Discover and analyse chemical structures: SureChEMBL allows users to identify and analyse chemical structures mentioned in patents. This feature is crucial for researchers developing new drugs or looking to understand existing medications. Intellectual property (IP) research: SureChEMBL serves as a resource for IP research, enabling users to track the patenting activities in specific therapeutic areas or for particular compounds. This information is vital for pharmaceutical companies, helping them make informed decisions about their research and development strategies. Commercial sector inquiries: Users from the commercial sector engage with SureChEMBL for specialised queries, including detailed analysis of drug targets, competitive intelligence, and exploration of new therapeutic areas.
Over the last few years, SureChEMBL has undergone a significant overhaul with funding from the Wellcome Trust. This rewriting of the SureChEMBL system has streamlined it for better compatibility with EMBL-EBI’s computing infrastructure and paved the way for the integration of new capabilities, including AI-generated annotations.
“SureChEMBL has evolved into a modern, sophisticated, and sustainable platform enriched with valuable annotations,” said Andrew Leach, Head of Chemical Biology and Head of Industry Partnerships at EMBL-EBI. “This transition has broadened the depth of data available to researchers and helps to streamline their exploration of complex patent documents. Looking ahead, we are committed to including more diverse and comprehensive information to aid drug discovery and development. This will be so much easier on the new SureChEMBL technical platform.”
AI annotation update
The recent integration of AI techniques for identifying and extracting annotation information has enabled the SureChEMBL platform to process more of the data in patents, moving beyond just chemical structures to include a broader range of biomedical entities. These include disease targets, proteins and genes linking chemicals or compounds to a specific disease. The platform also contains information on intellectual property considerations associated with the chemical or compound.
The development and integration of these biomedical annotations in SureChEMBL was made possible through a collaborative effort using an in-house AI algorithm developed within Europe PMC, EMBL-EBI’s database of life science literature. This algorithm, initially developed for annotating scientific publications, was adapted and refined to suit the unique requirements of patent texts used by SureChEMBL.
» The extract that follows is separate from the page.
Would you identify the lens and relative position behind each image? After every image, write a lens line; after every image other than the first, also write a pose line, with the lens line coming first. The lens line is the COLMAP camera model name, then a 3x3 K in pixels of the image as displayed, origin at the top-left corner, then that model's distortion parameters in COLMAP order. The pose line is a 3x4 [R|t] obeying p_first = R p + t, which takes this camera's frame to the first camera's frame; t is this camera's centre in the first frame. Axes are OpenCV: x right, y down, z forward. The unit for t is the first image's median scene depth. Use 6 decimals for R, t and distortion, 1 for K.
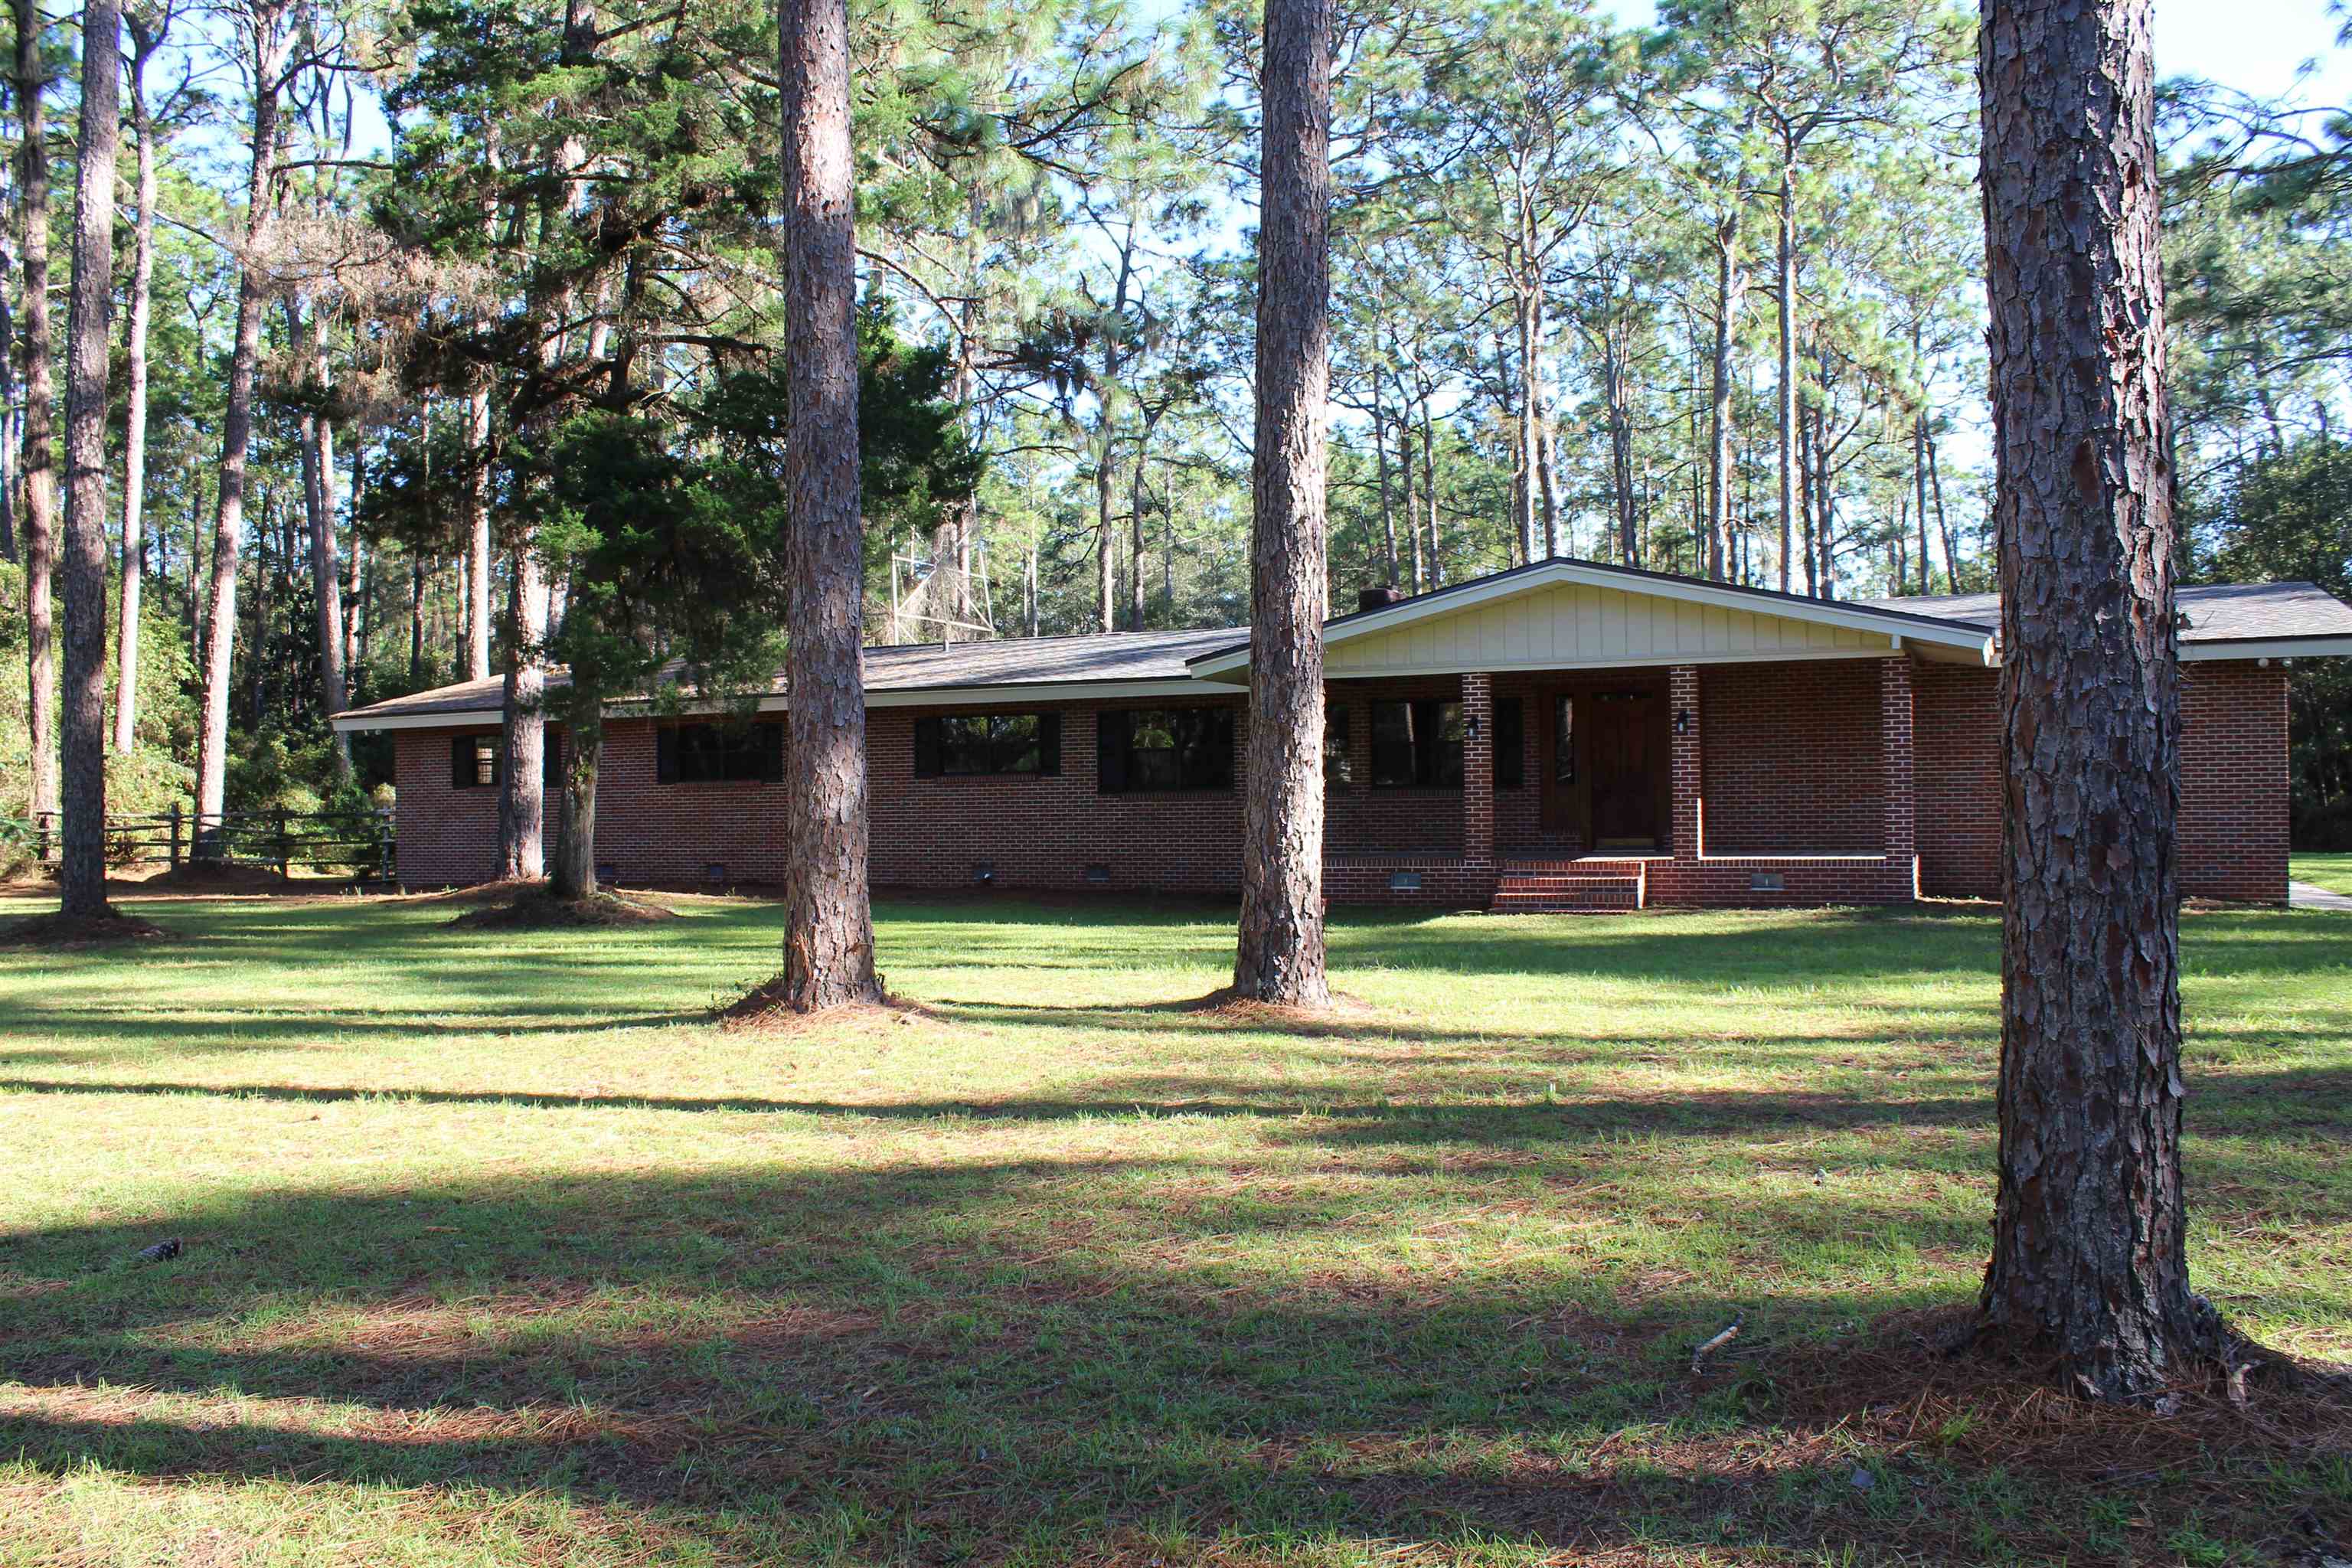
lens RADIAL K [[1959.4, 0, 1176.0], [0, 1959.4, 784.0], [0, 0, 1]] dist [-0.208457, 0.230837]
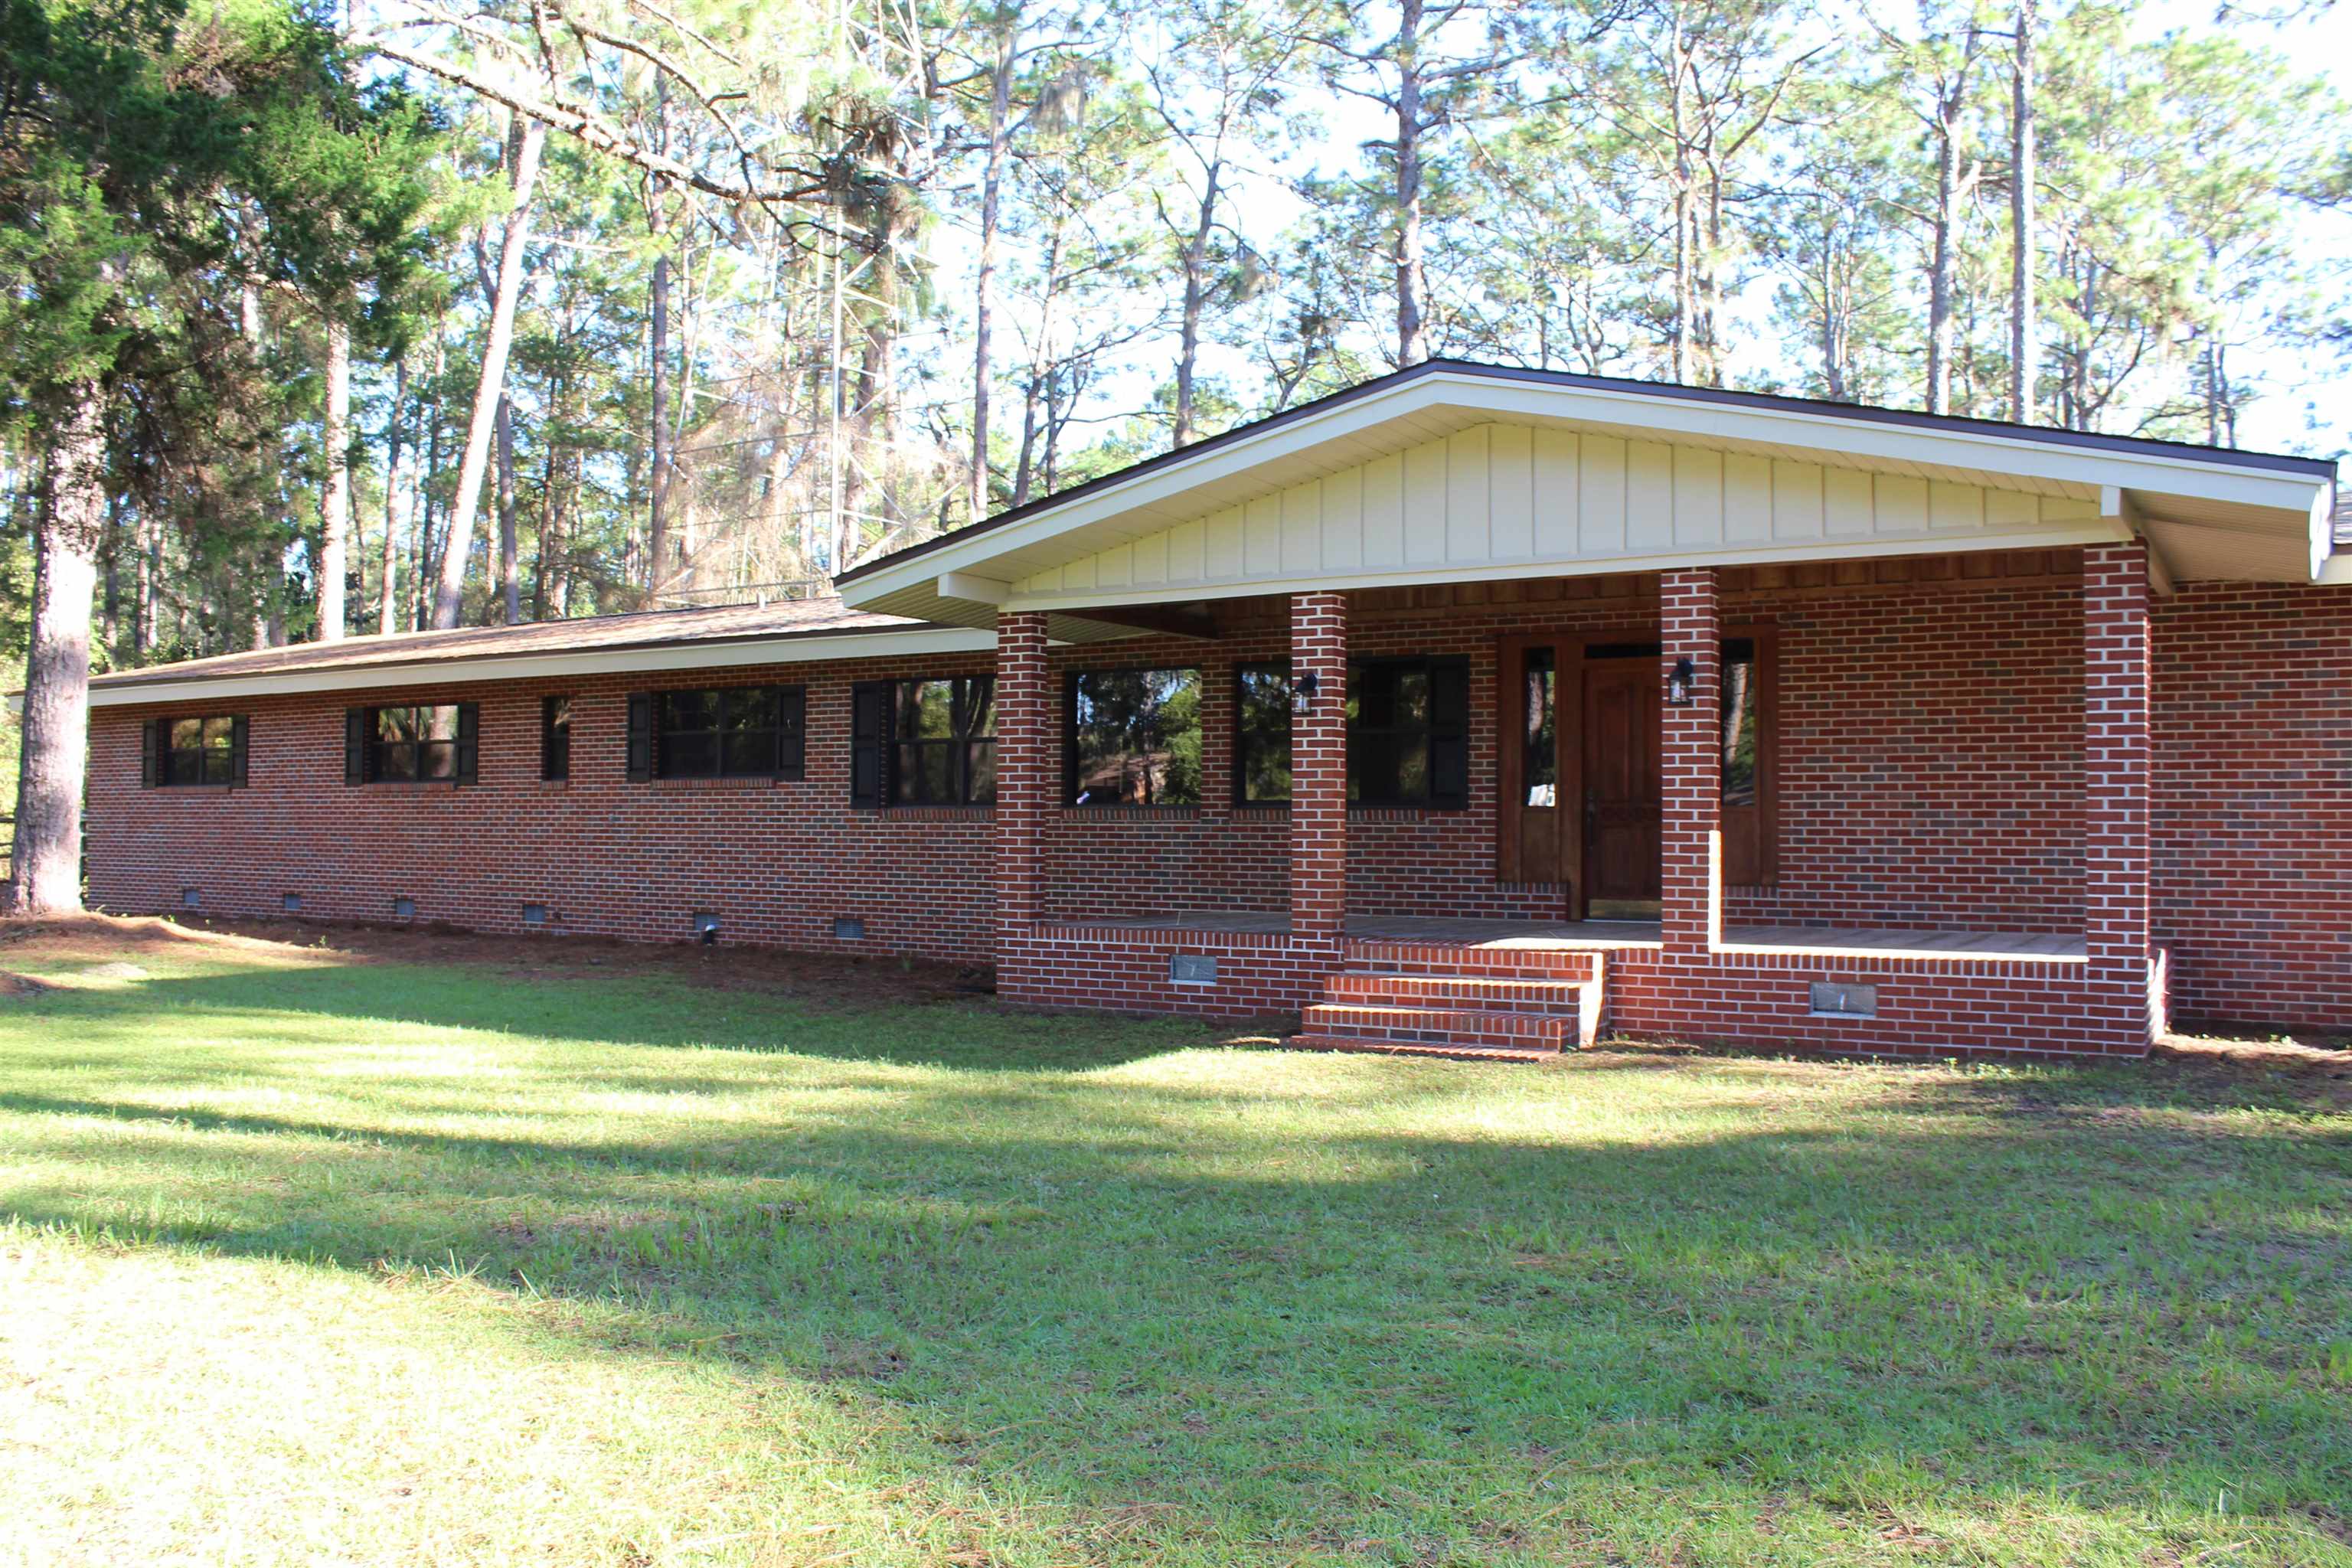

“Collaboration between different groups at EMBL-EBI is something that drove this project forward,” said Nicolas Bosc, Patent Data Scientist and Informatics Expert at EMBL-EBI. “Taking the expertise from the Europe PMC team and building upon it to address the unique challenge of patent data, we were able to enhance the capabilities of SureChEMBL. This is a fantastic example of the collaborations that are possible within the organisation.”
Future developments
The SureChEMBL team plans to continue its collaboration with Europe PMC to further refine the AI model used to generate their annotations for more precise interpretation of patent texts. Looking ahead, SureChEMBL is also set to further develop its open API to expand user accessibility and interaction with the platform.
Additionally, the SureChEMBL team plans to expand the database’s patent repository, including documents from major global patent offices. They will also soon include an update that will integrate an advanced filtering protocol to help users easily identify pharmacologically relevant chemical structures.
“This pipeline will facilitate the identification of pharmacological compounds exemplifying patent claims and their differentiation from other chemicals also mentioned in the patent document with little relevance to drug discovery efforts,” said Maria Falaguera, Postdoctoral Fellow at EMBL-EBI.
“We made a strategic decision to redevelop SureChEMBL from scratch,” said Tevfik Kizilören, Software Engineer at EMBL-EBI. “This was necessary to simplify the system and embrace the latest technologies. By doing so, we’ve significantly enhanced the platform’s efficiency and user experience and paved the way for many more updates in the future.”
Funding
The development of SureChEMBL was funded by the Wellcome Trust: Grant 223716/Z/21/Z, “SureChEMBL: open patent data for all”.